My cunt pulses around him, memorizing every inch.

He bottoms out, hips flush against my ass, hands digging into my skin so hard I know his fingerprints will be branded on me for days.

I make a wild, ugly noise, and he answers with a slow, savage thrust of his hips.

My toes curl. My back arches. My head slams into the pillow. I’m lost.

He fucks me like it’s a battle, each deep stroke a claim, a conquest, staking out territory no one else can touch.

"That’s it, princess. You take me so fucking good. So hungry for it—aren’t you?"

All I can do is nod and gasp. My body is ahead of my brain, bucking and clenching, slicking him down so thoroughly it sounds filthy—wet, greedy, feral.

Every time he pulls out, my cunt tries to cling to him, desperate for the knot swelling at the base of his cock. My Omega biology is in control now, all instinct and survival drive: lock him in, make him stay, make the Heat stop for just a minute…

But Cale holds back. Refuses to let the knot take. He’s sweating, trembling with the effort, every muscle carved in shadow against the dim light.

“You want it so bad,” he pants, voice pure razor-wire. “But you need to wait. Need to learn how to handle your heats, Trouble. Not just give up at the first sign of withdrawal.”

I want to argue. I want to bite. Instead, I just moan—loud, unguarded, desperate.

He changes the angle, lifting my hips to pound deeper, and that’s the end of my consciousness. The orgasm hits like a tsunami, liquid heat boiling over, wringing every last drop of energy and sense from my body.

I shudder, clutching at his arms so hard my nails leave marks. My whole body shakes, cunt spasming around his cock like it doesn’t know how to let go.

He fucks me through it—slow but merciless—and every time the aftershocks fade, he starts up again, relentless as a ticking clock and twice as unforgiving.

He finally pulls out with a groan—no knot, not yet, not this time—and collapses beside me, hauling me against his chest like a trophy.

I’m limp. Leaking everywhere. The ruined sheets are a disaster zone—soaked with sweat, slick, the bruised perfume of our scents mingled so thick I could pass out just from breathing.

He kisses my hair, my cheek, my jaw—gentle, reverent, completely at odds with the violence of his grip on my hips moments ago.

“Sleep,” Cale murmurs. “You did good.

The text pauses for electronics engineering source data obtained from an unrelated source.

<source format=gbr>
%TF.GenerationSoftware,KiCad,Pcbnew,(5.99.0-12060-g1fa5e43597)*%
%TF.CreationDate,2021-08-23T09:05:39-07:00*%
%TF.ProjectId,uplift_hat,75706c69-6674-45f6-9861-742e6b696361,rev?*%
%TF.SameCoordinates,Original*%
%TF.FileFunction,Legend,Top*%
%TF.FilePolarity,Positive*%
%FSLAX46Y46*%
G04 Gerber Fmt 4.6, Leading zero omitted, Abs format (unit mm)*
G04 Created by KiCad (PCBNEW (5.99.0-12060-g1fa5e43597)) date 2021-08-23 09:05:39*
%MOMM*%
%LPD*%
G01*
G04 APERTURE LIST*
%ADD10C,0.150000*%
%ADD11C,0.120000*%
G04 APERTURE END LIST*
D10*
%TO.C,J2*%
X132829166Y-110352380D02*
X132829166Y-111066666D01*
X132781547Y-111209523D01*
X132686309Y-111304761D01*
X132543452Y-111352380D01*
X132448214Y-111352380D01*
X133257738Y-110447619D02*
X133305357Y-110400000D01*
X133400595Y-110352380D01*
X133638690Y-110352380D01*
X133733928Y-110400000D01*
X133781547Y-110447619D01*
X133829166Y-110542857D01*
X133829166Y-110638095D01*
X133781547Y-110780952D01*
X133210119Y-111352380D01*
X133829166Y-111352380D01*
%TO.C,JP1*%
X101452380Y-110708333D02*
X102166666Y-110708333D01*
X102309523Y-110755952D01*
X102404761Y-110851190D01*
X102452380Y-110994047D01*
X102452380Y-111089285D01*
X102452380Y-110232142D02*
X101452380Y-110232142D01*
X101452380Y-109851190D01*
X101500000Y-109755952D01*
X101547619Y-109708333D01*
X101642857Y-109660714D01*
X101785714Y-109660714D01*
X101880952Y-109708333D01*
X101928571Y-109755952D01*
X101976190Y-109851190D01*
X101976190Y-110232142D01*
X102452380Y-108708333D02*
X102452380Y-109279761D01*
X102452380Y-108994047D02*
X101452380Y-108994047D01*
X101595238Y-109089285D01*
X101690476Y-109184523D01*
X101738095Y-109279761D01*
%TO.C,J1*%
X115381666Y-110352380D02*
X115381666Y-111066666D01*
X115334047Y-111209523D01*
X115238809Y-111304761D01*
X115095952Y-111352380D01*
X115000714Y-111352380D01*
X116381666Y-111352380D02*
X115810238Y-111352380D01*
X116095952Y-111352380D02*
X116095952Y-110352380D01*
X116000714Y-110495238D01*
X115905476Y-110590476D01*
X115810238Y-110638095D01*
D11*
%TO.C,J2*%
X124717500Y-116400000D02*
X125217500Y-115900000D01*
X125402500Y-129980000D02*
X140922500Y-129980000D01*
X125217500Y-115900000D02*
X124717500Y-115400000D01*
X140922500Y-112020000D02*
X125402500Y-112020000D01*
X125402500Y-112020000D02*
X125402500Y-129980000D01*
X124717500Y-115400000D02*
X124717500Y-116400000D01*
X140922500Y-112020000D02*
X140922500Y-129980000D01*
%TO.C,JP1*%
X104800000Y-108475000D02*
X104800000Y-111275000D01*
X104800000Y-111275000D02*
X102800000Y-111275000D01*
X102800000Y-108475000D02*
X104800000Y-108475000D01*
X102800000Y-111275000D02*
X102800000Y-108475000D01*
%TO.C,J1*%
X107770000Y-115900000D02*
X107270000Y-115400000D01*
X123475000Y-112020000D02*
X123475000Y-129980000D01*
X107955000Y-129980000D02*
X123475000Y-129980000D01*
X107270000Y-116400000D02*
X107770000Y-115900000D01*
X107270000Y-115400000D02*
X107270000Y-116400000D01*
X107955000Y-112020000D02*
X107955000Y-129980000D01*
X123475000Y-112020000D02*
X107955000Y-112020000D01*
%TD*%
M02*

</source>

So fucking good.”

I let my eyes flutter shut, too spent to reply, Heat still simmering under my skin but temporarily appeased.

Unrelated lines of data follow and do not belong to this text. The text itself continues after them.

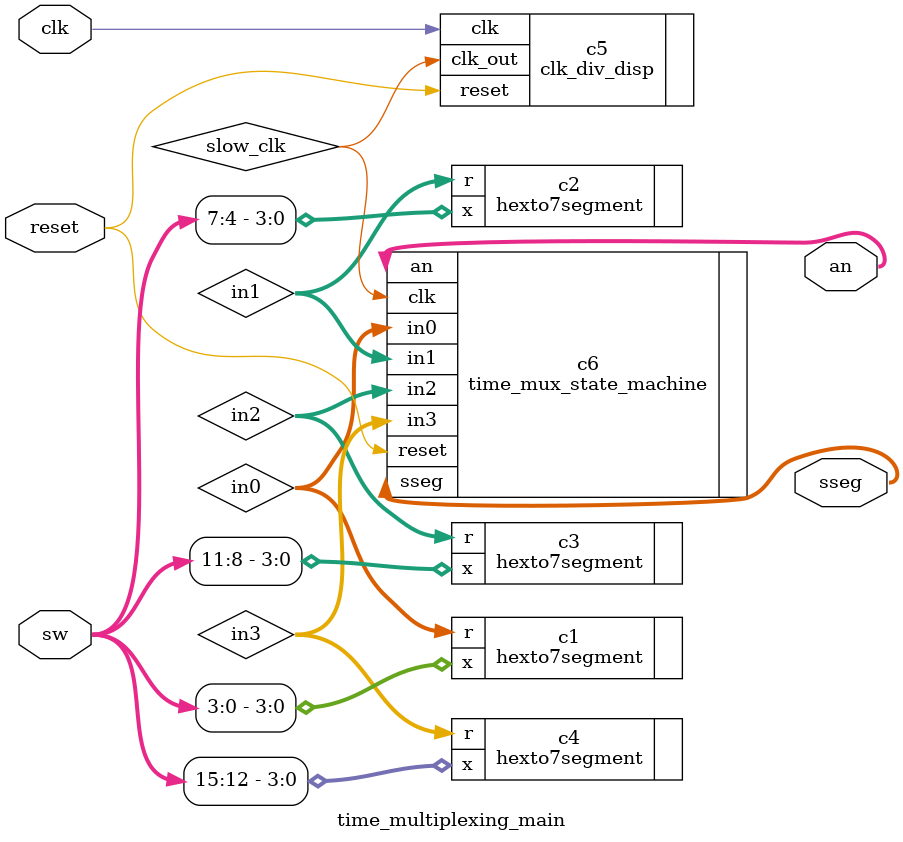
<source format=v>
`timescale 1ns / 1ps 

module time_multiplexing_main(
    input clk,
    input reset,
    input [15:0] sw,
    output [3:0] an,
    output [6:0] sseg
);

    wire [6:0] in0, in1, in2, in3;
    wire slow_clk;

    hexto7segment c1 (.x(sw[3:0]), .r(in0));
    hexto7segment c2 (.x(sw[7:4]), .r(in1));
    hexto7segment c3 (.x(sw[11:8]), .r(in2));
    hexto7segment c4 (.x(sw[15:12]), .r(in3));

    clk_div_disp c5 (.clk(clk), .reset(reset), .clk_out(slow_clk));

    time_mux_state_machine c6(
        .clk (slow_clk),
        .reset (reset),
        .in0 (in0),
        .in1 (in1),
        .in2 (in2),
        .in3 (in3),
        .an (an),
        .sseg (sseg)
    );

endmodule

</source>
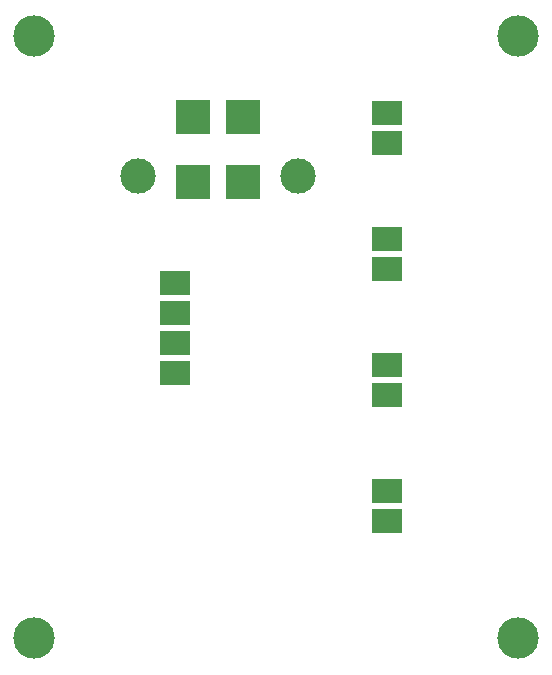
<source format=gbr>
%FSTAX23Y23*%
%MOIN*%
%SFA1B1*%

%IPPOS*%
%ADD10R,0.098425X0.078740*%
%ADD11R,0.118110X0.118110*%
%ADD12C,0.118110*%
%ADD13C,0.137795*%
%LNlimitswitch_pcb_copper_signal_top-1*%
%LPD*%
G54D10*
X0059Y01001D03*
Y01301D03*
Y01201D03*
Y01101D03*
X01295Y0177D03*
Y0187D03*
Y0135D03*
Y0145D03*
Y0061D03*
Y0051D03*
Y0093D03*
Y0103D03*
G54D11*
X00815Y0164D03*
Y01856D03*
X00649D03*
Y0164D03*
G54D12*
X01Y01658D03*
X00464D03*
G54D13*
X00118Y00118D03*
X01732D03*
Y02125D03*
X00118D03*
M02*
</source>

I drift, floating in the dark, cradled by his arms and the certainty that nothing could pry me out of this nest.

Somewhere in the haze, I feel him settle in beside me, one hand splayed across my stomach, the other stroking my forehead. Protective. Possessive.

I can’t move even if I wanted to.

But I don’t. Not when the world feels this safe, this right, this irrevocably, violently mine.

On the edge of sleep, I wonder if the others will come soon—if the pack will grow, if the sheets will ever recover, if Cale can survive another round without losing his damn mind.

The last sensation I register is his scent—burnt cedar and need and home—before the Heat drags me under for real.

And if tomorrow brings another war, another round of racing, another battle for my own soul?

I’ll run it flat-out, one brutal lap at a time.

But for now, I surrender.

Collapse. Reset. Let the world outside of what I can only assume is a safehouse burn itself out while I sweat and dream and ache for the next hit.